Nach einer Weile schlief ich, und Herger weckte mich schroff und dergestalt; Ich verspürte einen gewaltigen Schlag und ein Pfeifen der Luft nahe meinem Haupt, und auf das Öffnen meiner Augen hin sah ich eine Haaresbreite vor meiner Nase einen Pfeil im Holze zittern. Diesen Pfeil hatte Herger abgeschossen, und er und all die anderen lachten mächtig ob meines Ungemachs. Zu mir sagte er: »Wenn Ihr schlaft, werdet Ihr die Schlacht verpassen.« Ich sagte zur Erwiderung, daß dies nach meiner Denkart keinerlei Unglück wäre. Nun nahm Herger seinen Pfeil wieder an sich und setzte sich, da er bemerkte, daß ich durch seinen Streich gekränkt war, neben mich und sprach auf freundschaftliche Weise. In dieser Nacht war Herger ausgesprochen scherzhaft und spaßig gestimmt. Er teilte mit mir einen Becher Met und sprach folgendes: »Skeld ist verhext.« Darob lachte er. Skeld war nicht weit weg, und Herger sprach lauthals, worauf ich erkannte, daß Skeld uns hören sollte; doch sprach Herger in Latein, was für Skeld unverständlich war; vielleicht also gab es einen anderen Grund, welchen ich nicht kenne.
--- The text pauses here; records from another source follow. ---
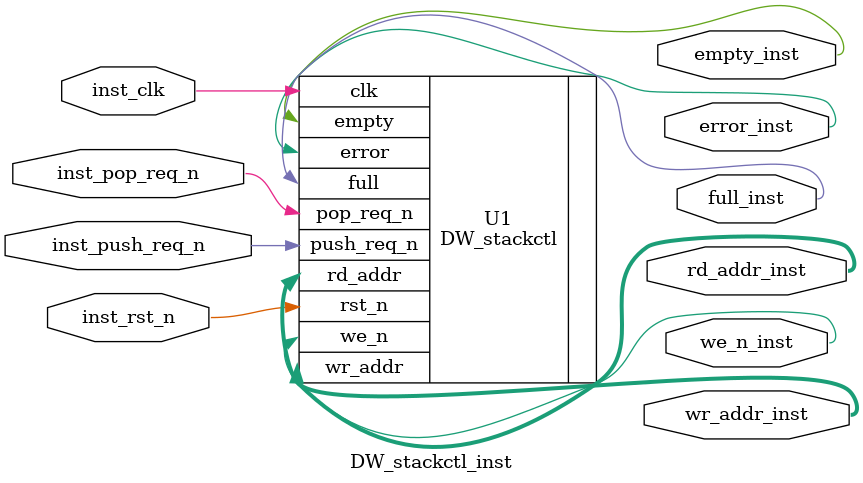
<source format=v>
module DW_stackctl_inst(inst_clk, inst_rst_n, inst_push_req_n,
                        inst_pop_req_n, we_n_inst, empty_inst, full_inst,
                        error_inst, wr_addr_inst, rd_addr_inst );

  parameter depth = 8;
  parameter err_mode = 0;
  parameter rst_mode = 0;
  `define bit_width_depth 3 // ceil(log2(depth))  

  input inst_clk;
  input inst_rst_n;
  input inst_push_req_n;
  input inst_pop_req_n;
  output we_n_inst;
  output empty_inst;
  output full_inst;
  output error_inst;
  output [`bit_width_depth-1 : 0] wr_addr_inst;
  output [`bit_width_depth-1 : 0] rd_addr_inst;

  // Instance of DW_stackctl
  DW_stackctl #(depth, err_mode, rst_mode)
    U1 (.clk(inst_clk),   .rst_n(inst_rst_n),   .push_req_n(inst_push_req_n),
        .pop_req_n(inst_pop_req_n),   .we_n(we_n_inst),   .empty(empty_inst),
        .full(full_inst),   .error(error_inst),   .wr_addr(wr_addr_inst),
        .rd_addr(rd_addr_inst) );
endmodule


</source>
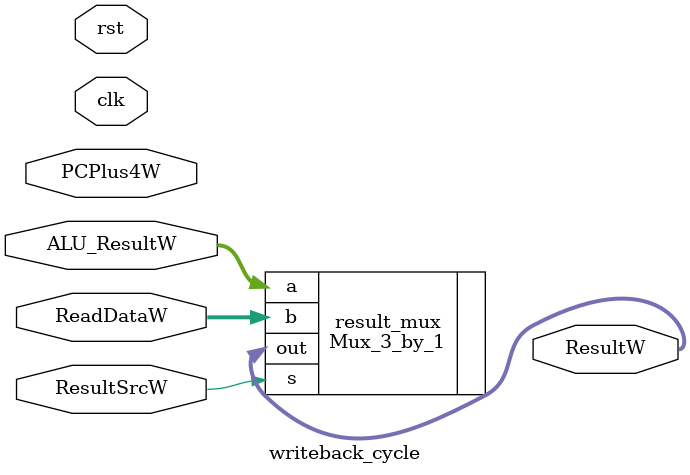
<source format=v>
`timescale 1ns / 1ps
module writeback_cycle (
    input clk, 
    input rst, 
    input  ResultSrcW, 
    input [31:0] PCPlus4W, 
    input [31:0] ALU_ResultW, 
    input [31:0] ReadDataW, 
    output [31:0] ResultW
);

// Instantiate 3-to-1 Multiplexer
Mux_3_by_1 result_mux (
    .a(ALU_ResultW),
    .b(ReadDataW),
    .s(ResultSrcW),
    .out(ResultW)   // Assuming 'out' is the output port of the multiplexer
);

endmodule
</source>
Skeld schärfte zu dieser Zeit die Spitzen seiner Pfeile und harrte der Schlacht. Zu Herger sagte ich »Warum ist er verhext?« Als Erwiderung sagte Herger: »Wenn er nicht verhext ist, verwandelt er sich vielleicht in einen Araber, denn er wäscht jeden Tag sein Unterzeug und ebenso seinen Leib. Habt Ihr das nicht wahrgenommen?« Ich antwortete, daß dies nicht der Fall sei. Herger, welcher viel lachte, sagte: »Skeld tut das für diese und jene freigeborene Frau, welche sein Augenmerk erweckt hat. Für sie wäscht er sich jeden Tag und beträgt sich wie ein empfindlicher und zimperlicher Narr. Habt Ihr das noch nicht wahrgenommen?«
Wiederum antwortete ich, daß dies nicht der Fall sei. Darauf sprach Herger: »Was seht Ihr statt dessen?« und lachte viel ob seines eigenen Witzes, welchen ich nicht teilte oder gar zu teilen vorgab, denn mir war nicht nach Lachen zumute. Nun sagt Herger: »Ihr Araber seid zu mürrisch. Ihr grollt die ganze Zeit. In euren Augen ist nichts lächerlich.«
Hierauf sagte ich, daß er falscher Meinung sei. Er verlangte, ich sollte eine lustige Geschichte erzählen, und ich berichtete ihm vom Vortrag eines berühmten Predigers. Ihr kennt sie wohl. Ein berühmter Prediger steht auf der Kanzel der Moschee, und aus dem ganzen Umkreis haben sich Männer und Frauen versammelt, seine edlen Worte zu hören. Ein Mann namens Hamit legt Umhang und Schleier an und setzt sich unter die Frauen. Der berühmte Prediger sagt: »Gemäß den Gesetzen des Islam ist es erstrebenswert, daß man sein Schamhaar nicht zu lang wachsen läßt.« Ein Zuhörer fragt: »Wie lang ist zu lang, o Prediger?« Jedermann kennt diese Geschichte; es handelt sich in der Tat um einen derben Scherz. Der Prediger erwidert: »Es sollte nicht länger denn ein Gerstenhalm sein.« Nun fragt Hamid die Frau neben ihm: »Schwester, bitte seht nach und sagt mir, ob mein Schamhaar länger ist denn ein Gerstenhalm.« Die Frau greift unter Hamids Umhang und tastet nach seinem Schamhaar, worauf ihre Hand sein Glied berührt. In ihrer Überraschung stößt sie einen Schrei aus. Der Prediger vernimmt diesen und ist hocherfreut. Zu seinen Zuhörern sagt er: »Ihr solltet alle die Kunst lernen, einer Predigt dergestalt beizuwohnen wie diese Dame, denn ihr könnt erkennen, wie sehr sie dies im Herzen rührt.« Und die Frau, welche noch immer erschrocken, wartet mit dieser Erwiderung auf: »Es hat mich nicht im Herzen gerührt, es hat meine Hand berührt.« Herger lauschte all meinen Worten mit ausdrucksloser Miene. Niemals lächelte er oder lachte gar. Als ich geendet hatte, sagte er: »Was ist ein Prediger?« Darauf sagte ich, er sei ein dummer Nordmann, welcher nichts von der Weite der Welt wisse. Und auf dieses hin lachte er, wohingegen er ob der Geschichte nicht lachte. Nun stieß Skeld einen Schrei aus, und sämtliche Krieger des Buliwyf, darunter ich, wandten den Blick den Hügeln hinter der Decke aus Dunst zu. Hier folgt, was ich sah: hoch in der Luft und weit entfernt ein feurig glühender Lichtpunkt, wie ein gleißender Stern. Sämtliche Krieger sahen ihn, und es gab allerlei Gemurmel und Ausrufe unter ihnen.